Are undocumented immigrants more likely to commit crime than u.s. citizens per capita?
Executive summary
Multiple peer-reviewed and government-funded studies find that undocumented immigrants are not more likely to commit crimes per capita than U.S.-born citizens; several large analyses report lower arrest, conviction, or incarceration rates for undocumented people compared with native-born Americans [1] [2] [3]. Federal enforcement tallies and some right‑leaning outlets highlight criminal convictions among “criminal aliens,” but those datasets do not by themselves prove higher per‑capita offending by the undocumented and are routinely cited alongside research showing no overall crime increase from immigration [4] [5].
1. What the major, peer‑reviewed studies actually say
Comprehensive research using Texas arrest records (2012–2018) and other longitudinal state‑level analyses find undocumented immigrants have substantially lower felony arrest rates than both legal immigrants and native‑born U.S. citizens, and show no evidence that undocumented criminality has risen in recent years [2]. A National Institute of Justice–funded study using Texas data found undocumented people were arrested at less than half the rate of native‑born citizens for violent and drug crimes and at about one‑quarter the rate for property crimes [1]. A 2017 longitudinal analysis that combined unauthorized‑population estimates with violent‑crime data concluded undocumented immigration is generally not associated with increased violent crime [6].
2. National and policy‑oriented syntheses: consensus and caveats
Policy research centers and fact sheets from migration specialists reach similar conclusions: a “growing body of research” shows immigrants commit crimes at lower rates than the U.S.-born, and increases in immigrant populations are often associated with stable or declining violent crime rates in many localities [7] [8] [3]. The Brennan Center and American Immigration Council both argue that claims of a “migrant crime wave” are not supported by the evidence, and that sanctuary policies have not produced discernible crime increases when compared with similar jurisdictions [5] [8].
3. Government enforcement data and what it does — and doesn’t — prove
U.S. Customs and Border Protection publishes “criminal alien” statistics that enumerate convictions and prior criminal histories among apprehended non‑citizens; those raw counts are frequently cited in public debate [4]. But these administrative tallies are not population rates and do not compare undocumented populations per capita to citizens; therefore they cannot on their own establish that undocumented immigrants commit crimes at higher rates than U.S. citizens (p1_s12; available sources do not mention a direct per‑capita comparison derived from CBP data).
4. Why Texas data matter — and their limits
The strongest empirical work separating undocumented from documented immigrants comes from Texas because that state records immigration status in arrest data. That is why multiple high‑profile studies rely on Texas records and why their results are influential: they consistently show lower arrest and homicide arrest rates for undocumented people than for native‑born citizens [1] [2]. Limitations: Texas is not a perfect national mirror; researchers acknowledge data constraints and call for more jurisdictions to collect immigration‑status information to test the generalizability of Texas findings [2].
5. Exceptions, disputed findings, and alternative results
Not every paper finds a null or protective effect. One study cited in syntheses suggested unauthorized immigration from Mexico might be associated with higher rates of certain violent crime in some contexts, indicating heterogeneity by origin and place [6]. Some think tanks and analyses have focused on particular types of offenses or subpopulations and produced results that draw different policy conclusions (p1_s10; available sources do not mention a comprehensive, recent national study that contradicts the central finding of lower per‑capita offending among undocumented immigrants).

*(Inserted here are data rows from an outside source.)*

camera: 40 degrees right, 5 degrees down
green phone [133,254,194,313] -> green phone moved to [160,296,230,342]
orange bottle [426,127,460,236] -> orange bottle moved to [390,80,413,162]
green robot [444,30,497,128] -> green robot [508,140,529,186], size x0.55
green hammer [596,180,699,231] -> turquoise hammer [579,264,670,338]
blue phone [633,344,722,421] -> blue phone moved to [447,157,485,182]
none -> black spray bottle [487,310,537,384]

6. How measurement, enforcement, and politics shape the story
Scholars warn that arrest and conviction rates reflect policing practices, legal definitions, and enforcement priorities as much as underlying offending; immigration enforcement itself can change who shows up in criminal data [1]. Political narratives often amplify highly publicized individual crimes by non‑citizens; criminal episodes receive outsized attention relative to comparative rates in the research literature [5] [8].

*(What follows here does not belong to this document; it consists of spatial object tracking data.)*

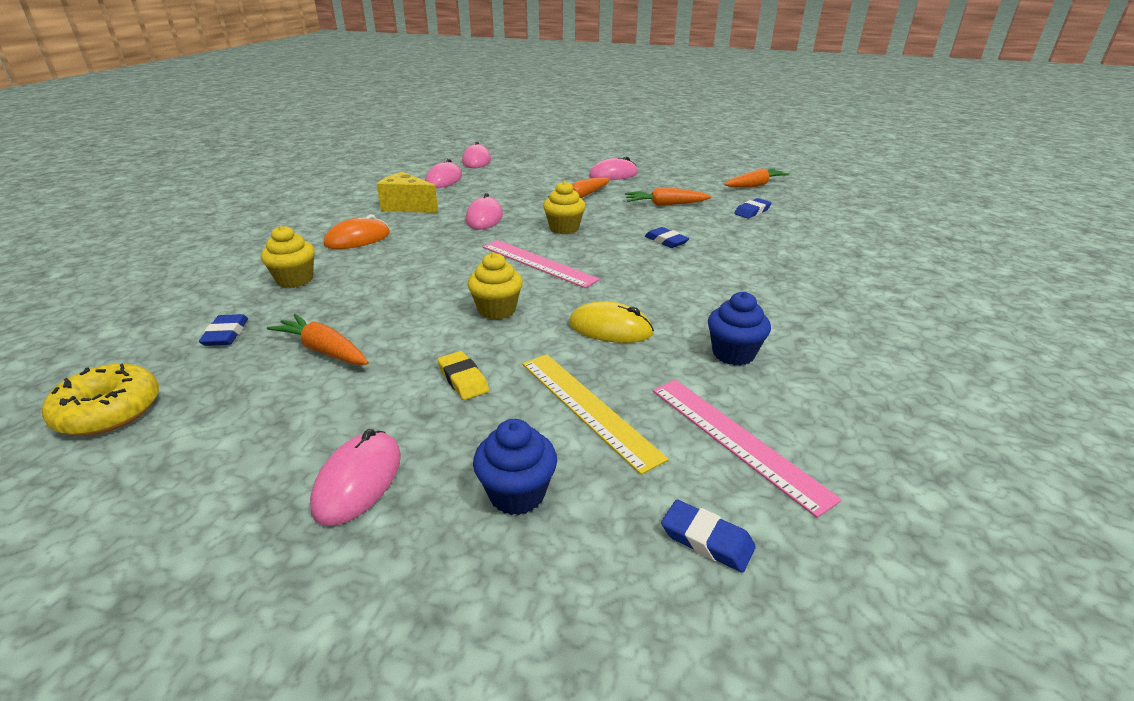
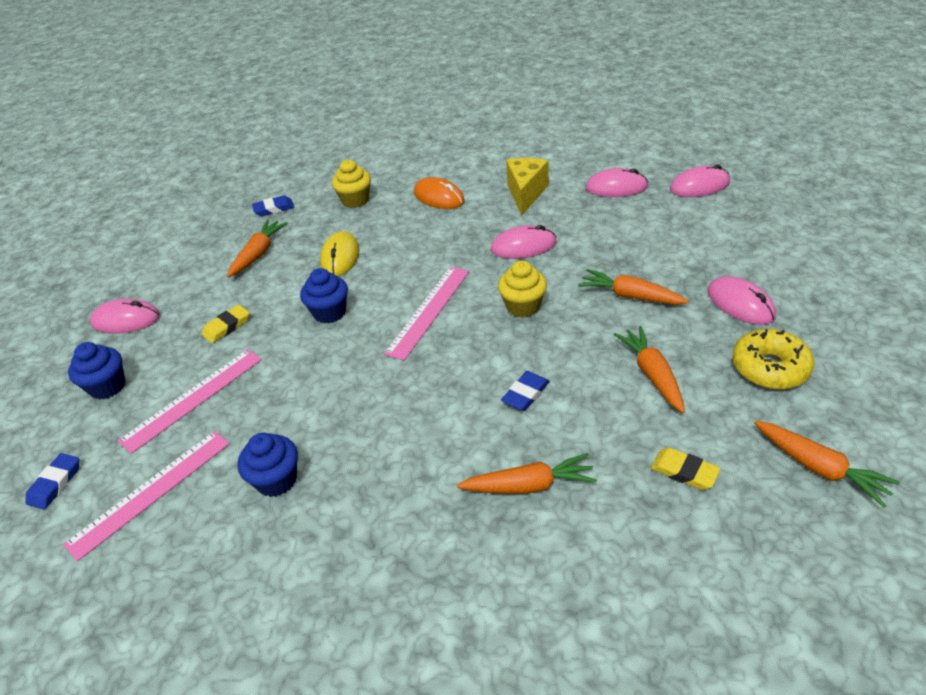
camera: 80 degrees right, 10 degrees up
yellow donut [42,363,159,436] -> yellow donut moved to [732,329,814,389]
yellow cupcake [467,252,523,320] -> blue cupcake [300,268,348,324]
yellow ruler [522,354,669,475] -> pink ruler [118,349,262,454]
yellow mouse [569,301,654,343] -> yellow mouse moved to [320,231,359,276]
blue eraser [734,198,771,218] -> yellow eraser [651,448,721,490]
none -> orange carrot [457,453,597,494]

7. Bottom line for readers and policymakers
Available, peer‑reviewed and government‑funded research consistently shows undocumented immigrants do not have higher per‑capita crime rates than U.S. citizens and often have lower rates of arrest, conviction, and incarceration [2] [1] [3]. Some studies note context‑specific exceptions and data‑coverage limits; policymakers should weigh Texas‑based and national syntheses alongside enforcement statistics while recognizing that raw counts do not equal per‑capita risk [4] [6].
Limitations: this analysis relies only on the provided sources; the landscape of studies is active and researchers continue to debate mechanisms and context dependence (available sources do not mention newer studies beyond those cited here).